**DIRECTIONS**
Return verbatim the part of the records that opens with their first line and closes with the line containing "was quite appreciated.", both lines included. Leave the pictures out of the answer.

**THE INPUT**
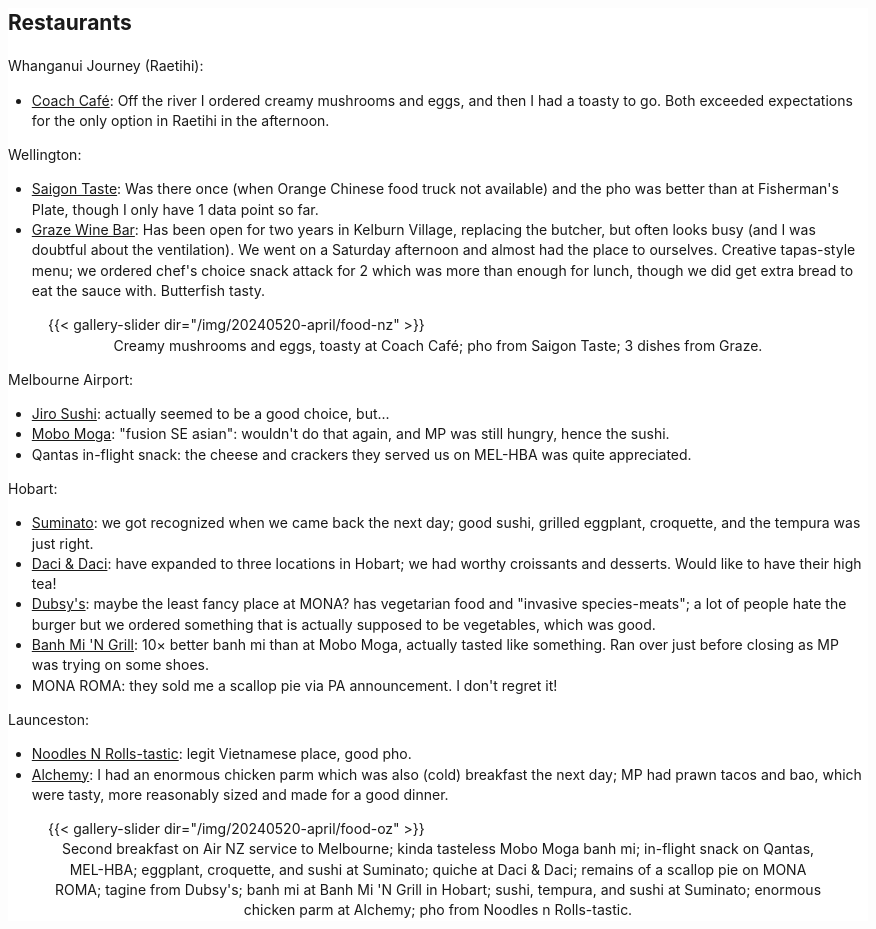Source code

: ## Restaurants

Whanganui Journey (Raetihi):
* [Coach Café](https://www.facebook.com/p/Coach-Cafe-Takeaways-100044359309214/): Off the river I ordered creamy mushrooms and eggs, and then I had a toasty to go. Both exceeded expectations for the only option in Raetihi in the afternoon.

Wellington:
* [Saigon Taste](https://www.saigontaste.co.nz/): Was there once (when Orange Chinese food truck not available) and the pho was better than at Fisherman's Plate, though I only have 1 data point so far.
* [Graze Wine Bar](https://grazewinebar.co.nz/): Has been open for two years in Kelburn Village, replacing the butcher, but often looks busy (and I was doubtful about the ventilation). We went on a Saturday afternoon and almost had the place to ourselves. Creative tapas-style menu; we ordered chef's choice snack attack for 2 which was more than enough for lunch, though we did get extra bread to eat the sauce with. Butterfish tasty.

<figure>
{{< gallery-slider dir="/img/20240520-april/food-nz" >}}
<figcaption style="text-align:center">Creamy mushrooms and eggs, toasty at Coach Café; pho from Saigon Taste; 3 dishes from Graze.</figcaption>
</figure>

Melbourne Airport:
* [Jiro Sushi](https://sushijiro.com.au/location-express-melbourne-airport/): actually seemed to be a good choice, but...
* [Mobo Moga](https://www.melbourneairport.com.au/eat/mobo-moga): "fusion SE asian": wouldn't do that again, and MP was still hungry, hence the sushi.
* Qantas in-flight snack: the cheese and crackers they served us on MEL-HBA was quite appreciated.

Hobart:
* [Suminato](https://suminato.com.au/): we got recognized when we came back the next day; good sushi, grilled eggplant, croquette, and the tempura was just right.
* [Daci & Daci](https://dacidaci.com.au/): have expanded to three locations in Hobart; we had worthy croissants and desserts. Would like to have their high tea!
* [Dubsy's](https://mona.net.au/eat-drink/dubsys): maybe the least fancy place at MONA? has vegetarian food and "invasive species-meats"; a lot of people hate the burger but we ordered something that is actually supposed to be vegetables, which was good.
* [Banh Mi 'N Grill](https://www.banhmiandgrill.com.au/): 10× better banh mi than at Mobo Moga, actually tasted like something. Ran over just before closing as MP was trying on some shoes.
* MONA ROMA: they sold me a scallop pie via PA announcement. I don't regret it!

Launceston:
* [Noodles N Rolls-tastic](https://www.facebook.com/nnr.tastic/): legit Vietnamese place, good pho.
* [Alchemy](https://www.alchemylaunceston.com.au/): I had an enormous chicken parm which was also (cold) breakfast the next day; MP had prawn tacos and bao, which were tasty, more reasonably sized and made for a good dinner.

<figure>
{{< gallery-slider dir="/img/20240520-april/food-oz" >}}
<figcaption style="text-align:center">Second breakfast on Air NZ service to Melbourne; kinda tasteless Mobo Moga banh mi; in-flight snack on Qantas, MEL-HBA; eggplant, croquette, and sushi at Suminato; quiche at Daci & Daci; remains of a scallop pie on MONA ROMA; tagine from Dubsy's; banh mi at Banh Mi 'N Grill in Hobart; sushi, tempura, and sushi at Suminato; enormous chicken parm at Alchemy; pho from Noodles n Rolls-tastic.</figcaption>
</figure>
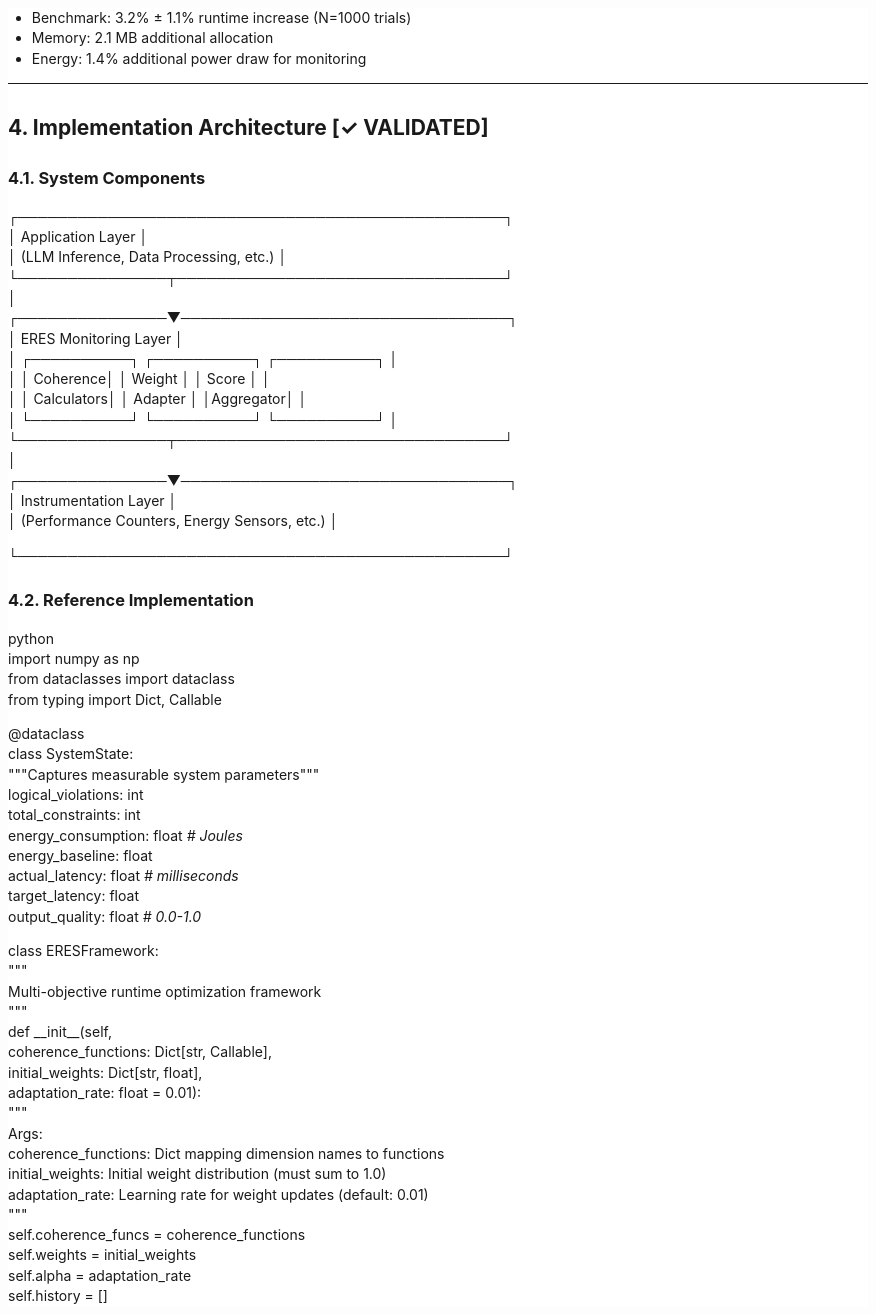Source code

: * Benchmark: 3.2% ± 1.1% runtime increase (N=1000 trials)  
* Memory: 2.1 MB additional allocation  
* Energy: 1.4% additional power draw for monitoring

---

## **4\. Implementation Architecture \[✓ VALIDATED\]**

### **4.1. System Components**

┌─────────────────────────────────────────────────┐  
│           Application Layer                      │  
│  (LLM Inference, Data Processing, etc.)         │  
└───────────────┬─────────────────────────────────┘  
                │  
┌───────────────▼─────────────────────────────────┐  
│         ERES Monitoring Layer                    │  
│  ┌──────────┐  ┌──────────┐  ┌──────────┐      │  
│  │ Coherence│  │  Weight  │  │  Score   │      │  
│  │ Calculators│ │ Adapter  │  │Aggregator│      │  
│  └──────────┘  └──────────┘  └──────────┘      │  
└───────────────┬─────────────────────────────────┘  
                │  
┌───────────────▼─────────────────────────────────┐  
│        Instrumentation Layer                     │  
│  (Performance Counters, Energy Sensors, etc.)   │

└─────────────────────────────────────────────────┘

### **4.2. Reference Implementation**

python  
import numpy as np  
from dataclasses import dataclass  
from typing import Dict, Callable

@dataclass  
class SystemState:  
    """Captures measurable system parameters"""  
    logical\_violations: int  
    total\_constraints: int  
    energy\_consumption: float  *\# Joules*  
    energy\_baseline: float  
    actual\_latency: float  *\# milliseconds*  
    target\_latency: float  
    output\_quality: float  *\# 0.0-1.0*

class ERESFramework:  
    """  
    Multi-objective runtime optimization framework  
    """  
    def \_\_init\_\_(self,   
                 coherence\_functions: Dict\[str, Callable\],  
                 initial\_weights: Dict\[str, float\],  
                 adaptation\_rate: float \= 0.01):  
        """  
        Args:  
            coherence\_functions: Dict mapping dimension names to functions  
            initial\_weights: Initial weight distribution (must sum to 1.0)  
            adaptation\_rate: Learning rate for weight updates (default: 0.01)  
        """  
        self.coherence\_funcs \= coherence\_functions  
        self.weights \= initial\_weights  
        self.alpha \= adaptation\_rate  
        self.history \= \[\]  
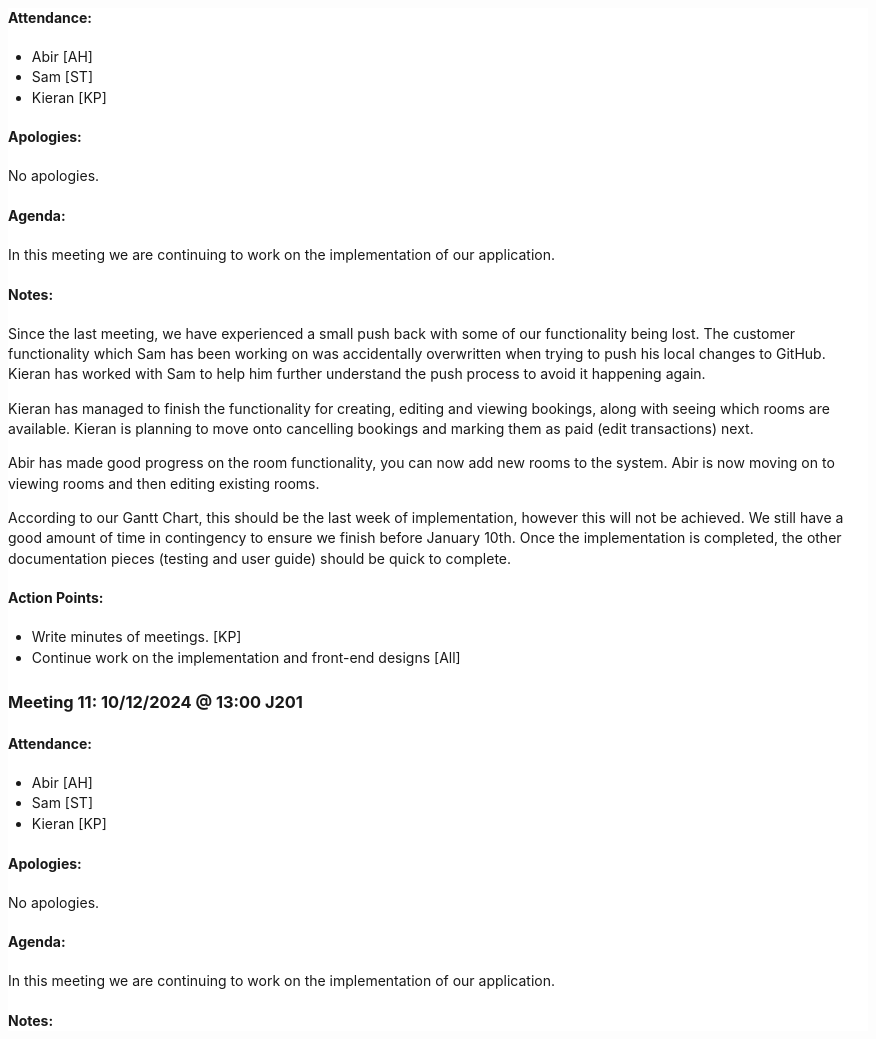 #### Attendance:

* Abir [AH]
* Sam [ST]
* Kieran [KP]

#### Apologies:

No apologies.

#### Agenda:

In this meeting we are continuing to work on the implementation of our application.

#### Notes:

Since the last meeting, we have experienced a small push back with some of our functionality being lost. The customer functionality which Sam has been working on was accidentally overwritten when trying to push his local changes to GitHub. Kieran has worked with Sam to help him further understand the push process to avoid it happening again.

Kieran has managed to finish the functionality for creating, editing and viewing bookings, along with seeing which rooms are available. Kieran is planning to move onto cancelling bookings and marking them as paid (edit transactions) next.

Abir has made good progress on the room functionality, you can now add new rooms to the system. Abir is now moving on to viewing rooms and then editing existing rooms.

According to our Gantt Chart, this should be the last week of implementation, however this will not be achieved. We still have a good amount of time in contingency to ensure we finish before January 10th. Once the implementation is completed, the other documentation pieces (testing and user guide) should be quick to complete.

#### Action Points:

* Write minutes of meetings. [KP]
* Continue work on the implementation and front-end designs [All]

### Meeting 11: 10/12/2024 @ 13:00 J201

#### Attendance:

* Abir [AH]
* Sam [ST]
* Kieran [KP]

#### Apologies:

No apologies.

#### Agenda:

In this meeting we are continuing to work on the implementation of our application.

#### Notes:
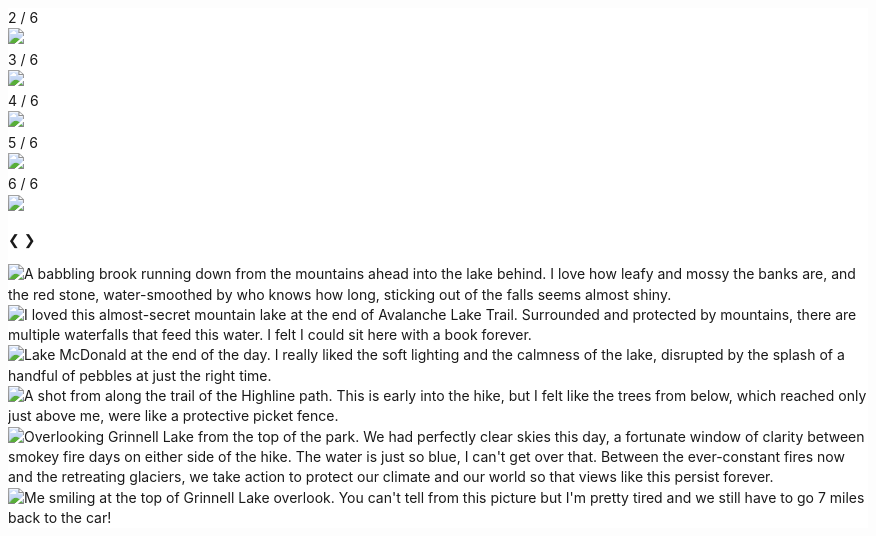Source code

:   <div class="mySlides">
    <div class="numbertext">2 / 6</div>
    <img src="./../images/PhotoGallery/glacier/IMG_3633.JPG" style="width:100%">
  </div>

  <div class="mySlides">
    <div class="numbertext">3 / 6</div>
    <img src="./../images/PhotoGallery/glacier/IMG_3644.JPG" style="width:100%">
  </div>

  <div class="mySlides">
    <div class="numbertext">4 / 6</div>
    <img src="./../images/PhotoGallery/glacier/IMG_3683.JPG" style="width:100%">
  </div>

  <div class="mySlides">
    <div class="numbertext">5 / 6</div>
    <img src="./../images/PhotoGallery/glacier/IMG_3768.JPG" style="width:100%">
  </div>

  <div class="mySlides">
    <div class="numbertext">6 / 6</div>
    <img src="./../images/PhotoGallery/glacier/IMG_3784.JPG" style="width:100%">
  </div>

  <a class="prev" onclick="plusSlides(-1)">❮</a>
  <a class="next" onclick="plusSlides(1)">❯</a>

  <div class="caption-container">
    <p id="caption"></p>
  </div>

  <div class="row">
    <div class="column">
      <img class="demo cursor" src="./../images/PhotoGallery/glacier/IMG_3597.JPG" style="width:100%" onclick="currentSlide(1)" alt="A babbling brook running down from the mountains ahead into the lake behind. I love how leafy and mossy the banks are, and the red stone, water-smoothed by who knows how long, sticking out of the falls seems almost shiny.">
    </div>
    <div class="column">
      <img class="demo cursor" src="./../images/PhotoGallery/glacier/IMG_3633.JPG" style="width:100%" onclick="currentSlide(2)" alt="I loved this almost-secret mountain lake at the end of Avalanche Lake Trail. Surrounded and protected by mountains, there are multiple waterfalls that feed this water. I felt I could sit here with a book forever.">
    </div>
    <div class="column">
      <img class="demo cursor" src="./../images/PhotoGallery/glacier/IMG_3644.JPG" style="width:100%" onclick="currentSlide(3)" alt="Lake McDonald at the end of the day. I really liked the soft lighting and the calmness of the lake, disrupted by the splash of a handful of pebbles at just the right time.">
    </div>
    <div class="column">
      <img class="demo cursor" src="./../images/PhotoGallery/glacier/IMG_3683.JPG" style="width:100%" onclick="currentSlide(4)" alt="A shot from along the trail of the Highline path. This is early into the hike, but I felt like the trees from below, which reached only just above me, were like a protective picket fence.">
    </div>
    <div class="column">
      <img class="demo cursor" src="./../images/PhotoGallery/glacier/IMG_3768.JPG" style="width:100%" onclick="currentSlide(5)" alt="Overlooking Grinnell Lake from the top of the park. We had perfectly clear skies this day, a fortunate window of clarity between smokey fire days on either side of the hike. The water is just so blue, I can't get over that. Between the ever-constant fires now and the retreating glaciers, we take action to protect our climate and our world so that views like this persist forever.">
    </div>
    <div class="column">
      <img class="demo cursor" src="./../images/PhotoGallery/glacier/IMG_3784.JPG" style="width:100%" onclick="currentSlide(6)" alt="Me smiling at the top of Grinnell Lake overlook. You can't tell from this picture but I'm pretty tired and we still have to go 7 miles back to the car!">
    </div>
  </div>
</div>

**ANSWER BOX**
Source code

: ## Restaurants

Whanganui Journey (Raetihi):
* [Coach Café](https://www.facebook.com/p/Coach-Cafe-Takeaways-100044359309214/): Off the river I ordered creamy mushrooms and eggs, and then I had a toasty to go. Both exceeded expectations for the only option in Raetihi in the afternoon.

Wellington:
* [Saigon Taste](https://www.saigontaste.co.nz/): Was there once (when Orange Chinese food truck not available) and the pho was better than at Fisherman's Plate, though I only have 1 data point so far.
* [Graze Wine Bar](https://grazewinebar.co.nz/): Has been open for two years in Kelburn Village, replacing the butcher, but often looks busy (and I was doubtful about the ventilation). We went on a Saturday afternoon and almost had the place to ourselves. Creative tapas-style menu; we ordered chef's choice snack attack for 2 which was more than enough for lunch, though we did get extra bread to eat the sauce with. Butterfish tasty.

<figure>
{{< gallery-slider dir="/img/20240520-april/food-nz" >}}
<figcaption style="text-align:center">Creamy mushrooms and eggs, toasty at Coach Café; pho from Saigon Taste; 3 dishes from Graze.</figcaption>
</figure>

Melbourne Airport:
* [Jiro Sushi](https://sushijiro.com.au/location-express-melbourne-airport/): actually seemed to be a good choice, but...
* [Mobo Moga](https://www.melbourneairport.com.au/eat/mobo-moga): "fusion SE asian": wouldn't do that again, and MP was still hungry, hence the sushi.
* Qantas in-flight snack: the cheese and crackers they served us on MEL-HBA was quite appreciated.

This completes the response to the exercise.